◆ Excerpted text
Illustrative disclosure based on the annual report on
Form 20-F for the year ended 30 June 2012

Productive wells and acreage:
The table below provides details of the productive wells
and the amount of developed and undeveloped acreage at
30 June 2012.

Number of productive wells and acreage concentrations
at 30 June 2012
     		    Mozambique	Gabon	Canada	Other	Total


Productive oil wells (number)
 Gross			1	10	-	-	11
 Net			1,0 	2,8	-	-	3,8
Productive gas wells (number)
 Gross			22	-	88	-	110
 Net			15,4	-	44,0	-	59,4


Number of productive wells and acreage concentrations
at 30 June 2012
     		     Mozambique	Gabon	 Canada	 Other	  Total


Developed acreage
(thousand acres)
 Gross			 431,7	 28,7	 27,2	 -	   487,6
 Net			 302,2 	  8,0     13,6	 -	   323,8
Undeveloped acreage
(thousand acres)
 Gross			7 708,5	 730,9    84,3  17 916,9  26 440,5
 Net			5 591,8	 219,3    42,2   5 951,6  11 804,8

-	A productive well is a producing well or a well that is
mechanically capable of production.
-	Certain licenses in Mozambique overlap as they
relate to specific stratigraphic horizons.

6.	Item 1208(b) of Regulation S-K requires the disclosure of
material amounts of expiring acreage by geographic area.
Please expand your discussion of the individual concessions and
licenses on pages 129 through 130 to include such disclosure.

Response
The Company acknowledges the Staff's comment, and in all future
filings, beginning with the annual report on Form 20-F for the
year ended 30 June 2013, the Company will expand its disclosure
on licence terms to more clearly identify amounts of expiring
acreage.

For illustration purposes, we set out below the disclosures as it
would have appeared in our Form 20-F for the year ended 30 June 2012:

Illustrative disclosure based on the annual report on Form 20-F
for the year ended 30 June 2012

Licence terms Mozambique:  The Petroleum Production Agreement for
the Pande-Temane PPA asset expires in 2034 and carries two possible
five year extensions. There are no remaining licence obligations
and there is no requirement to relinquish any acreage until the
expiry of the Petroleum Production Agreement.

The Pande-Temane PSA licence is in the third and last exploration
period.
Two discovery areas (Pande/Corvo/Tafula and Temane/Temane East
/Inhassoro) are currently being appraised. The appraisal phase
is scheduled to end in December 2012. The decision to develop the
fields and retain the associated acreage is dependent on the appraisal
results (442,8 thousand undeveloped net acres affected).

The Exploration and Production Concession for Blocks 16&19 is in the
third and last exploration period which expires in June 2013.
There are no remaining commitments. The acreage will be relinquished
at the end of the exploration period unless the Njika discovery is
declared commercial (1 157,6 thousand undeveloped net acres affected).

The Exploration and Production Concession M-10 is in the second
exploration period which carries a one well commitment and is due to
expire in January 2013. Approval to drill the commitment well (Mupeji)
has been obtained and preparation is under way to drill the well.

◆ Directive A
In the Form 20-F excerpt, what year does the Petroleum Production Agreement for the Pande-Temane PPA asset expire?
◆ Directive B
Retype the stretch of the records from the line that contains "family: Ericaceae" through the line that contains "class: Maxillopoda", keeping every line unchanged.

◆ Source data

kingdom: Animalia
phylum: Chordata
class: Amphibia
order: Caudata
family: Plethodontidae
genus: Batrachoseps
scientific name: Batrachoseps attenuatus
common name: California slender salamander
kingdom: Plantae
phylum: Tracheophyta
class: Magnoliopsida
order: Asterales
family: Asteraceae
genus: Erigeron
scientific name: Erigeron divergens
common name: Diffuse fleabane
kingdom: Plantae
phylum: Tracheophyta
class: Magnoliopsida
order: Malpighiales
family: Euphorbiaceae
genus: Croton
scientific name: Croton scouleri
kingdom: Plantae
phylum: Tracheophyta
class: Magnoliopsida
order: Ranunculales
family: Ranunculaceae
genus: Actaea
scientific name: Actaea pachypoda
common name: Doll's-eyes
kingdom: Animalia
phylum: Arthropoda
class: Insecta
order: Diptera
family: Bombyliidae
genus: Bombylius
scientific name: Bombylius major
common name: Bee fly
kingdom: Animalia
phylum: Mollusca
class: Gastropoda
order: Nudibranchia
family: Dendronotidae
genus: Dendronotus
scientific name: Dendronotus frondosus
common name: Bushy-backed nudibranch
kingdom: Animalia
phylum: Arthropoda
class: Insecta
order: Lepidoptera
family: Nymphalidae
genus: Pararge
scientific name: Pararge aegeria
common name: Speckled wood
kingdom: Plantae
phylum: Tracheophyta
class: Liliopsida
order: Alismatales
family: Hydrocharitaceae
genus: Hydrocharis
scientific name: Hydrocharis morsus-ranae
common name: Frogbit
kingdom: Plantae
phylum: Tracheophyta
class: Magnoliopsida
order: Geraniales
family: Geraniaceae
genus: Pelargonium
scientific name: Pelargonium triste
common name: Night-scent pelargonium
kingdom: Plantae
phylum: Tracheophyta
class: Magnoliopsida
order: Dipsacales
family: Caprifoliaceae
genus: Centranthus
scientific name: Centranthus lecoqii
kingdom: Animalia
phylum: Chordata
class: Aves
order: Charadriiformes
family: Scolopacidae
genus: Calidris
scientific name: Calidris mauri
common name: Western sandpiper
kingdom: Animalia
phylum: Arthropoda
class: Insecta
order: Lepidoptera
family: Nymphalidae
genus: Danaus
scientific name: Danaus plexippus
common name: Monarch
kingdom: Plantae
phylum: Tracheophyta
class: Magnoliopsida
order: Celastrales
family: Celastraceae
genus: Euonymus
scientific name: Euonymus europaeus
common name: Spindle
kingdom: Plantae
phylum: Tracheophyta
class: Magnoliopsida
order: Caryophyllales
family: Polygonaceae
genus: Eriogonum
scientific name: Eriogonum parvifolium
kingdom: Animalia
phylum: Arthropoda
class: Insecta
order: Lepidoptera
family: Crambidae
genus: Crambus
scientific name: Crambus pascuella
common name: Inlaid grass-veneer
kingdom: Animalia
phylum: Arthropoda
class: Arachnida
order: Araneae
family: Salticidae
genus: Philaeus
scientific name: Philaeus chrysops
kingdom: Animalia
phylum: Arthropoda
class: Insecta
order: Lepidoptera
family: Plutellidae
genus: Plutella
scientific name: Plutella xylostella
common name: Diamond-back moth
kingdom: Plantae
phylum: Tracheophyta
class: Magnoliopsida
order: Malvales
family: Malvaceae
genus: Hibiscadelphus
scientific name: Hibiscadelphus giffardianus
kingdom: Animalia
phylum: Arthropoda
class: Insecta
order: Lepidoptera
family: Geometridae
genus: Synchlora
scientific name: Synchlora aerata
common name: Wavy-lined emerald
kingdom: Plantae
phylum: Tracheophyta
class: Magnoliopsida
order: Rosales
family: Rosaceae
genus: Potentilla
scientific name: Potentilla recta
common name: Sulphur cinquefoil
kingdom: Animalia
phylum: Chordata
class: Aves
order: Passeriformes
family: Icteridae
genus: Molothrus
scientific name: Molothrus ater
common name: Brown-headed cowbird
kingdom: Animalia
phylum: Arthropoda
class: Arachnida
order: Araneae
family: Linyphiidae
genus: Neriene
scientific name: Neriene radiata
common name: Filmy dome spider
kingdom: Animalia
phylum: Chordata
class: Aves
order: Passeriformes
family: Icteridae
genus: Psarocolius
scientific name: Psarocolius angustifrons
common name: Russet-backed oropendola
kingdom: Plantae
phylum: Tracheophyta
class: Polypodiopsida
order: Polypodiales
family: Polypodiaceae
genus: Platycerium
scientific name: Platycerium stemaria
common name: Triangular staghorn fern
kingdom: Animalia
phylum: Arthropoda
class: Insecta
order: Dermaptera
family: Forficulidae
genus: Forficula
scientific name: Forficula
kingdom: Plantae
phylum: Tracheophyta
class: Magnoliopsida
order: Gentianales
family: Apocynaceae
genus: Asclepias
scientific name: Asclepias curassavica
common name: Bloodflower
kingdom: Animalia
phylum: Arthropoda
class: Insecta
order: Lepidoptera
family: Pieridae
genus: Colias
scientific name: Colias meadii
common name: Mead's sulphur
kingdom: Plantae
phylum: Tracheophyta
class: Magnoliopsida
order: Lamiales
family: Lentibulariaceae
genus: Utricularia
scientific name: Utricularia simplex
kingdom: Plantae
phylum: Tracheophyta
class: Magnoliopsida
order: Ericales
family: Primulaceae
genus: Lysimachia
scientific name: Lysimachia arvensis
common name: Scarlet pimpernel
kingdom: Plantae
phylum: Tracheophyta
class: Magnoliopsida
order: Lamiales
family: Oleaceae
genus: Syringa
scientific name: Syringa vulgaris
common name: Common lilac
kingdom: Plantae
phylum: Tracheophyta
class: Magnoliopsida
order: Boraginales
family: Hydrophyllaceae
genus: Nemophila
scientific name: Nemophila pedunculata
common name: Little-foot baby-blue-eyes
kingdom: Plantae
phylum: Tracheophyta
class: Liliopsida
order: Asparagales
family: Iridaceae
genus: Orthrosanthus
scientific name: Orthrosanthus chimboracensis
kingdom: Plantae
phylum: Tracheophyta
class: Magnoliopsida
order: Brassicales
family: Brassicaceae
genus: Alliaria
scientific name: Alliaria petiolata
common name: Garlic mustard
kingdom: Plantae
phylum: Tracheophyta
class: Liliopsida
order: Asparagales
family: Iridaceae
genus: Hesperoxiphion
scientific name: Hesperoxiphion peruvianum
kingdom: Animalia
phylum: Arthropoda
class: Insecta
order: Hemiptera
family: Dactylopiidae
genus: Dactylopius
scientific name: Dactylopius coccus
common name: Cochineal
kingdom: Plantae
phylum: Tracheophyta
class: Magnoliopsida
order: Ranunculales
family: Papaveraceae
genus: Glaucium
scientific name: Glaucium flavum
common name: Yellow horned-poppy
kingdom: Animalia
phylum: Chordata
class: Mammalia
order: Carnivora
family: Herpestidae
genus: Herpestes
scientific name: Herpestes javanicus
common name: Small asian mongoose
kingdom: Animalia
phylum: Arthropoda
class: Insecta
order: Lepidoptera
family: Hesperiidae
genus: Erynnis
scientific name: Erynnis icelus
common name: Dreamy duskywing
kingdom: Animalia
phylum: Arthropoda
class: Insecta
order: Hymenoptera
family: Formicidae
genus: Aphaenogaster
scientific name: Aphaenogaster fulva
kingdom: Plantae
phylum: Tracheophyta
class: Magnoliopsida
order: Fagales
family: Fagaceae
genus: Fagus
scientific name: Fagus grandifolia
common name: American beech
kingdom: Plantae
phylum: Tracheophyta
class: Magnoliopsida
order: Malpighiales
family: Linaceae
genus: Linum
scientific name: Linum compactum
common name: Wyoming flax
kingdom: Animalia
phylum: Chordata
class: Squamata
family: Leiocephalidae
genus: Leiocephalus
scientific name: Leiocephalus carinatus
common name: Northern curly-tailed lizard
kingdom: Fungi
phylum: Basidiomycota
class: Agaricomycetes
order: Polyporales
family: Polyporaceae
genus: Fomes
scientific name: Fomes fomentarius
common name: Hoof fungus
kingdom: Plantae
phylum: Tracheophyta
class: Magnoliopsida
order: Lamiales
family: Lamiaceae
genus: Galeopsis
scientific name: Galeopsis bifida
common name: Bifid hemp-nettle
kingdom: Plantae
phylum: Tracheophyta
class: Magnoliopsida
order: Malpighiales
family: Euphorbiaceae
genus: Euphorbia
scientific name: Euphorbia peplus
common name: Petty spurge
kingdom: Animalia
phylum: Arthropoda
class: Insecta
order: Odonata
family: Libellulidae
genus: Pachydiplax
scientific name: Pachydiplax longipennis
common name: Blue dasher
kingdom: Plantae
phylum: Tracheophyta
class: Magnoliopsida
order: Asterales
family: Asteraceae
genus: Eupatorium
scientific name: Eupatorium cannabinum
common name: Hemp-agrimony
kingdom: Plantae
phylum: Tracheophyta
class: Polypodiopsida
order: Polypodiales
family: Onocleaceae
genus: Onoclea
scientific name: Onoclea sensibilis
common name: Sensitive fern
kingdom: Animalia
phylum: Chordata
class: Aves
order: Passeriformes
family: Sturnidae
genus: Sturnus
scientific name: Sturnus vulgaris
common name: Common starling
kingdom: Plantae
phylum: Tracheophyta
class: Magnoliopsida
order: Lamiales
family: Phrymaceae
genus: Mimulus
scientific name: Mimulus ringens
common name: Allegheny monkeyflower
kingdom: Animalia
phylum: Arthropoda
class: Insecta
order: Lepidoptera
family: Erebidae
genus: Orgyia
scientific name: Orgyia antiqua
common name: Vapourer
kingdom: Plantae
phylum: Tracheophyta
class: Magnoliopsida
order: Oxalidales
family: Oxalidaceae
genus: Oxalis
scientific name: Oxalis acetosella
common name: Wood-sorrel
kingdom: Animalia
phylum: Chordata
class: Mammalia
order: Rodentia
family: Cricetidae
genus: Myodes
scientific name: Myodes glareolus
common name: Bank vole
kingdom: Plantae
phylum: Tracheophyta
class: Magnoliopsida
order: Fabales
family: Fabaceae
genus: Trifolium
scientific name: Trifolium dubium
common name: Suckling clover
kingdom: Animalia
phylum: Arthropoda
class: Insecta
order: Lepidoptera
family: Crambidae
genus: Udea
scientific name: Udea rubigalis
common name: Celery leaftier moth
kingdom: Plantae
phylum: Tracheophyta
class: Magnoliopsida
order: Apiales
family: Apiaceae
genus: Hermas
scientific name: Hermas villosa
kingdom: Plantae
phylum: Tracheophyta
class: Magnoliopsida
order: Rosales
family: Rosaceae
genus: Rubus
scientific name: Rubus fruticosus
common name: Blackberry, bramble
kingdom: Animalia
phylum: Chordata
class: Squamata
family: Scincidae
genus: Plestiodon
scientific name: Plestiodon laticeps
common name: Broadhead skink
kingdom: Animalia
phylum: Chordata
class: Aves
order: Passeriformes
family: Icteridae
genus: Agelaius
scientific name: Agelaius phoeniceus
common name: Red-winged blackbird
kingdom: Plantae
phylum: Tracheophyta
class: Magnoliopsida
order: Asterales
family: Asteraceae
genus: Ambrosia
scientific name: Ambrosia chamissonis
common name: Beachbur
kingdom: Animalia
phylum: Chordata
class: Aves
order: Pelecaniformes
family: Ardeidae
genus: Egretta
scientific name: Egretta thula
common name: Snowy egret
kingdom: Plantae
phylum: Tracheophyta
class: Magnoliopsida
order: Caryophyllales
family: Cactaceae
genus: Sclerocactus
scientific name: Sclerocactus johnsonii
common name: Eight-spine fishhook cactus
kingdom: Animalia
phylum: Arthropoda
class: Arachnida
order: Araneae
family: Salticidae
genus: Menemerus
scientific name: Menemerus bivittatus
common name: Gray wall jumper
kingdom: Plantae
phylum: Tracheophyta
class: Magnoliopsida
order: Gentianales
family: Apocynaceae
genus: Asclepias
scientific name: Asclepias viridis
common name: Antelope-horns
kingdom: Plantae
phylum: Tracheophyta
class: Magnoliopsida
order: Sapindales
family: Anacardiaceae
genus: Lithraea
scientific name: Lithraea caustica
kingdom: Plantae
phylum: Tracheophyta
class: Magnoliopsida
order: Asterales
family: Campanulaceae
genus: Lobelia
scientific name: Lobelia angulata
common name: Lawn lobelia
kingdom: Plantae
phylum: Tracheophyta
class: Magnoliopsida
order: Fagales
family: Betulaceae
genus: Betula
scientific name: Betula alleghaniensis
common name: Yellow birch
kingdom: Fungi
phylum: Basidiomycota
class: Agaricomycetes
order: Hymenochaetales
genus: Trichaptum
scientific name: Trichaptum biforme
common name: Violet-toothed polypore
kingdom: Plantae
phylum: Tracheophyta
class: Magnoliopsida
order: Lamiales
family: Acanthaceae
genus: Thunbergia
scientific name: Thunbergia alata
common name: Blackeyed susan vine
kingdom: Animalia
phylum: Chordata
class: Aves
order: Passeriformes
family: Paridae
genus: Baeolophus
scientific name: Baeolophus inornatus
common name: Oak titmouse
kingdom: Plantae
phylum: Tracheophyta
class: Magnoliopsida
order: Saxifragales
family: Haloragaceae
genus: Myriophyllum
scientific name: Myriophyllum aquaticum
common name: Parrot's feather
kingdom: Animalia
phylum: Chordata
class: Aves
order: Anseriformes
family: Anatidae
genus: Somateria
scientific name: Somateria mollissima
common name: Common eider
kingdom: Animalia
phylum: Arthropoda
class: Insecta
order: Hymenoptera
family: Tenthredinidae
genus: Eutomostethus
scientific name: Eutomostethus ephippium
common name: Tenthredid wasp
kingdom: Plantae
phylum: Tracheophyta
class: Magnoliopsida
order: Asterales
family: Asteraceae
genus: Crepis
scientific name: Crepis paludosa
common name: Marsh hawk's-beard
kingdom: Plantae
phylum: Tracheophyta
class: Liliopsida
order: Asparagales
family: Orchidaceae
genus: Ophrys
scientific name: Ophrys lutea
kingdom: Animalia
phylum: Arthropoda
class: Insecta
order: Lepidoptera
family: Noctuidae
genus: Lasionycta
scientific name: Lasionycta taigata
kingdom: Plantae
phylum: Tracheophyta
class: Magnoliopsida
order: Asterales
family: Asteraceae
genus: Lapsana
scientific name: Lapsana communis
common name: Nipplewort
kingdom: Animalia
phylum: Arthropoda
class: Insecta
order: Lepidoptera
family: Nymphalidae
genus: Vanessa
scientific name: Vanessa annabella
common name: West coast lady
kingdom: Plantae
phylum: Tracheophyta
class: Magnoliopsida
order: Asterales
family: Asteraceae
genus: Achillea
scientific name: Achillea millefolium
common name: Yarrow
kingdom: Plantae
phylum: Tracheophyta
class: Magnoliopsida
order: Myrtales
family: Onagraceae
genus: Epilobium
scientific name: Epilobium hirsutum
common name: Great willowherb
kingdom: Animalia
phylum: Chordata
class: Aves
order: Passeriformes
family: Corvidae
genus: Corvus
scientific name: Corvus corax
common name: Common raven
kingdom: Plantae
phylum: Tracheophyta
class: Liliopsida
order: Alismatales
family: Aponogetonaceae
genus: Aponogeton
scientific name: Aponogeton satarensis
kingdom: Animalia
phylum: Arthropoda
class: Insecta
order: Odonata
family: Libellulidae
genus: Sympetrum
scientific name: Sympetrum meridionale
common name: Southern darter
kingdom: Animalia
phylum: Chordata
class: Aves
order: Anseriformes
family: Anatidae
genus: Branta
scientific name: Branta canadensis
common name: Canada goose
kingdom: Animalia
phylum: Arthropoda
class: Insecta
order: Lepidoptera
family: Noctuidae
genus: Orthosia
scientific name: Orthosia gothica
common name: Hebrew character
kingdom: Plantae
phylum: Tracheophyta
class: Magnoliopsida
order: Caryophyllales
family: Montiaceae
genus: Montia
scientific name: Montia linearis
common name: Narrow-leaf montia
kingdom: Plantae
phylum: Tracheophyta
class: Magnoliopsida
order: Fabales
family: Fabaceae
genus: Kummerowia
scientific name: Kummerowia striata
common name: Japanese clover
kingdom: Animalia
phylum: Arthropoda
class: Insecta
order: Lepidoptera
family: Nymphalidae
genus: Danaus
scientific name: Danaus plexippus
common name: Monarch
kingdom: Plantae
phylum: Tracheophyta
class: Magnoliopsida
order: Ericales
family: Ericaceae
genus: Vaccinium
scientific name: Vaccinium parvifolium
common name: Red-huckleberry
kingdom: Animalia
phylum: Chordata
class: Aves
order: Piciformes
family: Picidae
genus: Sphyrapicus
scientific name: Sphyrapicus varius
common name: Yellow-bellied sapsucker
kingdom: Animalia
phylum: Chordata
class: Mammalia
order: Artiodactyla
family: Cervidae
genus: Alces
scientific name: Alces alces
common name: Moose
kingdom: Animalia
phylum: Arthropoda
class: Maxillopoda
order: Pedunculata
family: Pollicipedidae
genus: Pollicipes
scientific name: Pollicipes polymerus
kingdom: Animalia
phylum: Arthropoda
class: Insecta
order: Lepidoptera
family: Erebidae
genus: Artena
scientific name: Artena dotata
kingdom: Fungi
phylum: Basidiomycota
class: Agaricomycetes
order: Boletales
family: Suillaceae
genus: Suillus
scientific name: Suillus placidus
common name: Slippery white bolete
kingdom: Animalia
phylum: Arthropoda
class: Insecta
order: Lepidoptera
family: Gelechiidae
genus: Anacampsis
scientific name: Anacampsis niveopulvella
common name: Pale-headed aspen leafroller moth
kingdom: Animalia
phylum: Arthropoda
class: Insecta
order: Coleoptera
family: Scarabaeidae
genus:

◆ Complete answer A
2034

◆ Complete answer B
family: Ericaceae
genus: Vaccinium
scientific name: Vaccinium parvifolium
common name: Red-huckleberry
kingdom: Animalia
phylum: Chordata
class: Aves
order: Piciformes
family: Picidae
genus: Sphyrapicus
scientific name: Sphyrapicus varius
common name: Yellow-bellied sapsucker
kingdom: Animalia
phylum: Chordata
class: Mammalia
order: Artiodactyla
family: Cervidae
genus: Alces
scientific name: Alces alces
common name: Moose
kingdom: Animalia
phylum: Arthropoda
class: Maxillopoda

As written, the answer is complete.